Start of TEXT SEGMENT

The United States Supreme Court has upheld Barack Obama's landmark overhaul of the country's healthcare system, handing the president a historic victory and bolstering his chances in a close re-election race this November.
The five-to-four decision, led by conservative Chief Justice John Roberts, upheld the mandate for individuals to buy insurance that lies at the heart of the act, though in an unexpected fashion.
The court did not decide that the mandate was a command but rather a penalty tax to be paid by those who do not buy insurance. Roberts supported the law's constitutionality using that rationale, while the four other justices in favour argued that it was a command and the four opposed disagreed with the law entirely.
That means that two years after Obama signed the Patient Protection and Affordable Care Act into law, an act to insure another 32 million Americans and prevent coverage from being refused on the basis of patients' medical histories, its key tenet thinly survived because of a chief jusitce whose nomination Obama opposed when he was a senator himself.
"One man, a conservative justice appointed by Obama's Republican predecessor, George W. Bush, thwarted the right-wing assault on the Affordable Care Act," wrote Adam Serwer for the left-leaning magazine Mother Jones.
Although the United States is the world's largest economy, it is the only industrialised democracy that until now does not provide health care coverage to all its citizens.
The law is extremely complex, and polls indicate a majority of Americans disapprove, she said.
Jonathan Cohn, an appellate lawyer at Sidney & Austin who has clerked for the court, said the mechanics of the decision were unexpected.
"The president did not want to call it a tax, but nonetheless the court says it's a tax, we're going to uphold it," he said.
But Cohn noted that the justices had also dealt Obama a setback. The administration's lawyers had argued that states that did not want to opt in to the new healthcare system would lose all of their government health subsidies, known as Medicaid - an effort to force them to participate.
But a majority of the court said that cutting off such funds was unconstitutional and instead ruled that states that accepted new government money to run the expanded healthcare programs would be forced to abide by all the law's provisions, and those that wanted to opt out would be unchanged.
Democrats welcomed the ruling, and Republicans warned that they would try to repeal it.
"Now that the matter is settled, I hope that we can work together to create jobs and secure this country's economic future," wrote Senator Majority Leader Harry Reid on Twitter.
The Senate's Republican leader, Mitch McConnell, told CBS News that Congress "must act to repeal this misguided law".
He said it "limited choices and increased health care costs for American families, [and] it has made it harder for American businesses to hire".

End of TEXT SEGMENT
Start of ENTRIES SHOWN

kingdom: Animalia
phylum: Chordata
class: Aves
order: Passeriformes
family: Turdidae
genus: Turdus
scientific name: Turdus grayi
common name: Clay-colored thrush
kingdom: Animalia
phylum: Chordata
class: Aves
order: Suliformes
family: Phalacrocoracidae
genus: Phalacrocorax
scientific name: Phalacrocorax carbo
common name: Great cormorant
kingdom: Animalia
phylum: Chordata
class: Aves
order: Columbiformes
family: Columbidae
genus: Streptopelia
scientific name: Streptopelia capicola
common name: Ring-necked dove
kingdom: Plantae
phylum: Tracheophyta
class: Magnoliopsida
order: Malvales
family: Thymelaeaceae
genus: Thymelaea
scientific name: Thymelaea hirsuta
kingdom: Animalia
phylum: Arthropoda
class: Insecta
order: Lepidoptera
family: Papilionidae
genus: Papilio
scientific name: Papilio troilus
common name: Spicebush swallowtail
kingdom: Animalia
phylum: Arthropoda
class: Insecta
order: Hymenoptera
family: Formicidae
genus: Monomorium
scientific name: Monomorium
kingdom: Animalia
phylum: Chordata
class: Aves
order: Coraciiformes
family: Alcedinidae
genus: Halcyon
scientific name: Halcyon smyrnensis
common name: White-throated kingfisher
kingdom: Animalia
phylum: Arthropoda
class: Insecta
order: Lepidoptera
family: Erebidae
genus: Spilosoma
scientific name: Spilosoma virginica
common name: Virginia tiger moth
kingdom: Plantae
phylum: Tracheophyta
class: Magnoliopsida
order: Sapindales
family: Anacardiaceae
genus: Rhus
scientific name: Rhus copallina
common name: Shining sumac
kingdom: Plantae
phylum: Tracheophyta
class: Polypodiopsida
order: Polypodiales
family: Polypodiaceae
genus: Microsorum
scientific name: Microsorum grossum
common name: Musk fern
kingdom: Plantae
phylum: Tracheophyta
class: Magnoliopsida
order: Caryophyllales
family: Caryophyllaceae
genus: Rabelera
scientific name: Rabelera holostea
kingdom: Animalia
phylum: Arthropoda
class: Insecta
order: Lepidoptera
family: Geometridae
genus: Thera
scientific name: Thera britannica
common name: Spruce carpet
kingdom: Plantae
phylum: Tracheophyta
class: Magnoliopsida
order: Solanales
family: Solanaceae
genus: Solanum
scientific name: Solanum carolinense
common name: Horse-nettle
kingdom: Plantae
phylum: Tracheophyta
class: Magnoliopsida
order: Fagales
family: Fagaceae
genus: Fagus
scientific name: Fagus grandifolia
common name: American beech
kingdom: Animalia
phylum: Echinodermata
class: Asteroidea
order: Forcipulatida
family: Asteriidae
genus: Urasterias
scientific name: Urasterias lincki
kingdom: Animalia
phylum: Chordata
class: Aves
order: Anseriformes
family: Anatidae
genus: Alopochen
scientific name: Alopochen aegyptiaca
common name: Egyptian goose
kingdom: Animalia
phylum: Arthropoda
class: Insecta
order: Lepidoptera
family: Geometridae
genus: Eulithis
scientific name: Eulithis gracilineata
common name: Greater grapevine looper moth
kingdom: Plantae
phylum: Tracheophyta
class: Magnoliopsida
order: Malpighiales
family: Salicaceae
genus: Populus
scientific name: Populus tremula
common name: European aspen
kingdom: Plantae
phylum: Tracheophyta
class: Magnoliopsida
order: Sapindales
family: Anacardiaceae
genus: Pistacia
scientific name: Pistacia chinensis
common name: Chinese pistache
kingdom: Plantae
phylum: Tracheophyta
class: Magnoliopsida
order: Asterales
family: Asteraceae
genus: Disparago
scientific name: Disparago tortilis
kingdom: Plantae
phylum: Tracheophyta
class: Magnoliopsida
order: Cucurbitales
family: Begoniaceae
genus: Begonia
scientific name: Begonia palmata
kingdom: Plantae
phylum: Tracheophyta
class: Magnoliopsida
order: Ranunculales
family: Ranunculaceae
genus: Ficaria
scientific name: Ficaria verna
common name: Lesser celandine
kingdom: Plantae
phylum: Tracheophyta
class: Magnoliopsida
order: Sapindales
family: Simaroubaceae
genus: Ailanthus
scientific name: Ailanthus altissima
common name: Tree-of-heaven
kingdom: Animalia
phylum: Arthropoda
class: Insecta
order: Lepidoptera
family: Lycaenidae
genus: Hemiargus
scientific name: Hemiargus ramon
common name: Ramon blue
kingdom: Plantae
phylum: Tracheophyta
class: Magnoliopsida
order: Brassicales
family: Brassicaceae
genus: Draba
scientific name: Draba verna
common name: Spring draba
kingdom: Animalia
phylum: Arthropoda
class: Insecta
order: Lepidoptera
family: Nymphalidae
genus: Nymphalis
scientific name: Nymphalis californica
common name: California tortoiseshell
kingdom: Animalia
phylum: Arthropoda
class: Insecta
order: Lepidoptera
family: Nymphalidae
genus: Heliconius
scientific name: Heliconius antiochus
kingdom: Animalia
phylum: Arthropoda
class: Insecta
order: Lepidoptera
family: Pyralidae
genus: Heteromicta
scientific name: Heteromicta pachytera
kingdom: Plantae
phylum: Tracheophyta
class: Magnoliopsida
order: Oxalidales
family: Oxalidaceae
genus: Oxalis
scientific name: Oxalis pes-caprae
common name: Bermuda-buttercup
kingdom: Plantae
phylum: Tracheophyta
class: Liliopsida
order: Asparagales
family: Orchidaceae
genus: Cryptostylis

End of ENTRIES SHOWN

> APPLY WHAT YOU READ
**1)** In two sentences, summarize the text about the Supreme Court's healthcare ruling.
**2)** Name every person the text about the Supreme Court's healthcare ruling quotes by name.

> ANSWER LIST
**1)** In a five-to-four decision led by Chief Justice John Roberts, the Supreme Court upheld the individual insurance mandate at the heart of Barack Obama's healthcare law by treating it as a penalty tax rather than a command, handing the president a historic victory. The court also ruled that cutting off Medicaid funds to states that did not opt in was unconstitutional, and while Democrats welcomed the ruling, Republicans warned that they would try to repeal the law.

**2)**
- Adam Serwer
- Jonathan Cohn
- Harry Reid
- Mitch McConnell